Cette année, le foie gras on s’en passera !
Les badauds, nombreux ce samedi 3 décembre à Nice, s’approchent des banderoles qui drapent le stand installé sur la zone piétonne. L’étonnement. L’écoeurement. Beaucoup de moues, les yeux se plissent et les visages se ferment.

Le gavage des canards et des oies leur apparaît loin d’être un acte naturel et sans violence. Des pancartes dévoilent d’autres traitements infligés dans les hangars à production, les transports et les abattoirs, aux animaux traités "d’utilitaires". Des regards se détournent. Ne pas voir. Ne pas savoir. Pour continuer à ce faire plaisir. D’autres coups d’œil balaient les photos sans vraiment s’attarder. Le samedi on est pressé. Mais l’image a été vue...
Les affiches conçues par Stop Gavage sont éloquentes. Souillé de bouillie de maïs et le bec accroché aux barreaux de sa geôle, celui qu’en d’autres occasions on nomme affectueusement "Duffy" veut s’échapper ou se tapir au fond de son étroite cage. Impossible. Le tube en métal s’approche. Et s’approche encore.
Brusquement une main saisit fermement son cou. Violemment le tube s’engouffre au plus profond de sa gorge, atteint l’estomac et la mixture se répand. Régurgiter, régurgiter. Ça lui fait mal. Il ne peut pas. La main l’en empêche. Il doit tout garder dans son estomac. Autour de lui, ses congénères subissent le même sort. Le stress l’envahit. La souffrance l’habite. Dans quelques heures tout va recommencer. Dans quelques semaines il deviendra foie gras. Même à l’abattoir, pas sûr que la mort soit instantanée. Parfois le canard se vide de son sang conscient.
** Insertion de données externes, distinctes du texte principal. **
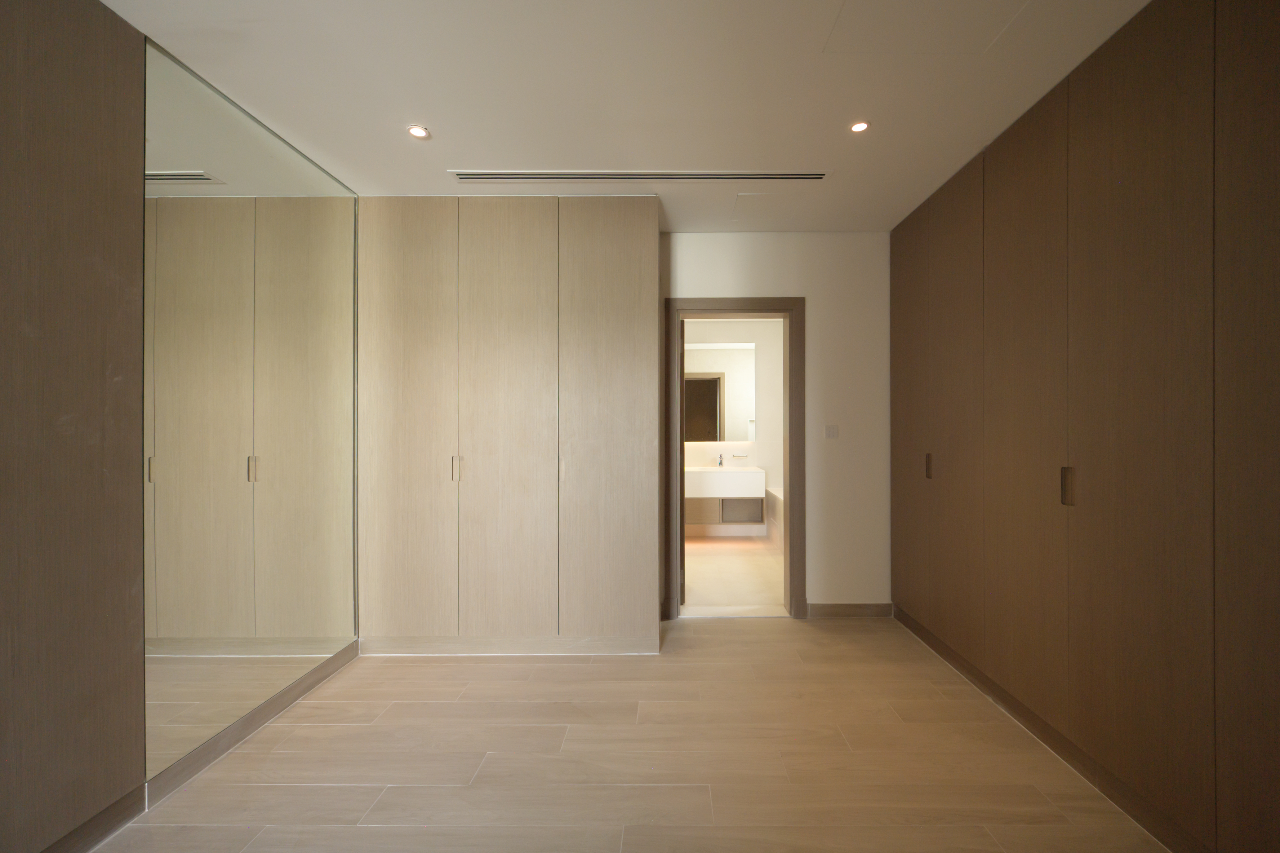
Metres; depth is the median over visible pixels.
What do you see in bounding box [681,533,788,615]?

Le visage interrogateur et les sourcils froncés, un gamin s’approche de l’affiche. "Allez, bouge-toi !! Qu’est-ce que tu regardes ça ??", lance le père contrarié et déjà loin. D’autres personnes s’approchent des tables du stand pour consulter des documents plus explicatifs. Beaucoup découvrent. Le foie gras, foie malade, est bel et bien la résultante de mauvais traitements de l’animal gavé. Rappelons que la production de foie gras est déjà interdite dans plusieurs pays de l’Union. Les feuillets de la pétition se remplissent. Avec certains, le contact se fait et le dialogue s’engage. Les avis sont partagés, mais il y a des arguments convaincants. Si on fait avaler par force 10 kg de spaghetti plusieurs fois par jour à un être humain... sera-t-il content ? Souffrira-t-il ?
Comme par défi, deux-trois personnes s’approchent avec un large sourire pour clamer qu’elles "aiment manger du foie gras et qu’on ferait mieux de s’occuper de la misère humaine !". L’une d’entre elles, une lycéenne aisée, ne manquera pas d’avouer clairement qu’elle-même ne fait rien contre la misère humaine. Alors ? Plus sensibilisé par les pancartes, son copain repart en scandant "Le foie gras des oies... arrêtez-ça !"...
Le dimanche matin est plus calme. Un homme SDF d’une cinquantaine d’années s’approche du stand. Il semble méditer. Le dialogue s’installe. Lui aussi est outré par la souffrance qu’on inflige aux palmipèdes. Du foie gras, ce toulousain d’origine n’en mangera pas. C’est pas une question d’argent. C’est une question d’éthique. La venue d’une journaliste et d’un photographe de Nice Matin sur ce stand de sensibilisation et d’information donnera un article dans les pages régionales. Un homme "costard-cravate-cigare" s’approche de certaines photos. Il regarde intensément, un long moment. S’approche du stand et consulte un tract. Sans mots il part. Son regard a changé.
Certains repassent au stand. La veille, à la vue des images et après avoir dialogué avec des militants, ils ont réfléchi. "Ça m’a calmé, j’achète plus de foie gras", lance fièrement un jeune orné de piercing revenu exprès au stand. Un professeur de lettres à la retraite revient lui aussi d’un pas vif : "J’ai déjà signé hier, et merci. Merci pour cette phrase sur votre banderole que je cherche depuis longtemps : "De l’éthique dans votre assiette". Merci, et bravo". Affublée d’un manteau de fourrure, une vieille dame lance aux militants : "Tout le monde souffre, on est né pour souffrir. C’est comme ça". Argument pertinent !
L’équipe de militants adressera un grand merci à Monique. Descendue exprès de Pégomas, c’est humblement qu’elle a déposé au stand une pétition rédigée de sa main d’une trentaines de signatures contre le foie gras. La description des conditions du gavage des canards et des oies diffusée sur Cannes Radio l’a touchée. Quant aux deux personnes qui ont pompeusement déclaré que "les oies aiment qu’on les gave !".... No comment.